In a recent survey published in the Journal of Psychoactive Drugs this January, researchers revealed the results of a study they performed on approximately 400 people. The participants of the survey were asked about their cannabis use as well as their general feelings about the United States health-care system.
The vast majority of participants were overwhelming in favor of medical cannabis in regards to its effectiveness, addictiveness, availability, safety, side effects, and price in comparison with pharmaceutical prescription medicines. Among the reported medical conditions of those who participated in the survey were anxiety, chronic pain, muscle spasms, and PTSD.
The survey results indicated that (out of those who participated) cannabis is favored over conventionally prescribed pharmaceutical medicines as it is seen as both effective and rather a harmless alternative to man-made pills.

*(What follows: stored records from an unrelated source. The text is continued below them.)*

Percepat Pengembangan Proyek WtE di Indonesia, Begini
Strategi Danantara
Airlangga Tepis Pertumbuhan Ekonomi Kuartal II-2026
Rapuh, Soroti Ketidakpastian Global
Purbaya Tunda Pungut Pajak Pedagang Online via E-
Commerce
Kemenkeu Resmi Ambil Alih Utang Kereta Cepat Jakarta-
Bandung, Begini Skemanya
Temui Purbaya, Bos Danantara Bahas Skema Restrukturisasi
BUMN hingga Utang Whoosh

In fact, 42 percent of the participants stopped taking other prescription drugs once cannabis became legal. Also, 38 percent of the participants were able to cut back on the number of pharmaceuticals they take on a regular basis. Among the most common medicines that these patients cut-back on, or stopped altogether, were the infamous opioid painkillers such as Oxycodone, as well as other strong pain relievers and tranquilizers such as Xanax and Valium.
The results of this survey, while possibly somewhat skewed because it was performed during a pro-cannabis-reform event, are a reflection of similar studies completed in the past. Furthermore, as the researchers of this particular survey themselves conveyed, with the growing need for medical marijuana, those holding positions of authority in the public health industry must focus on the well-being patients, individually, as well as society as a whole.
The study’s conclusion? Not only do patients prefer pot over pills, but It’s time for seriously reconsidering the cannabis situation. A full scientific investigation of cannabis’ full medicinal properties and benefits is needed.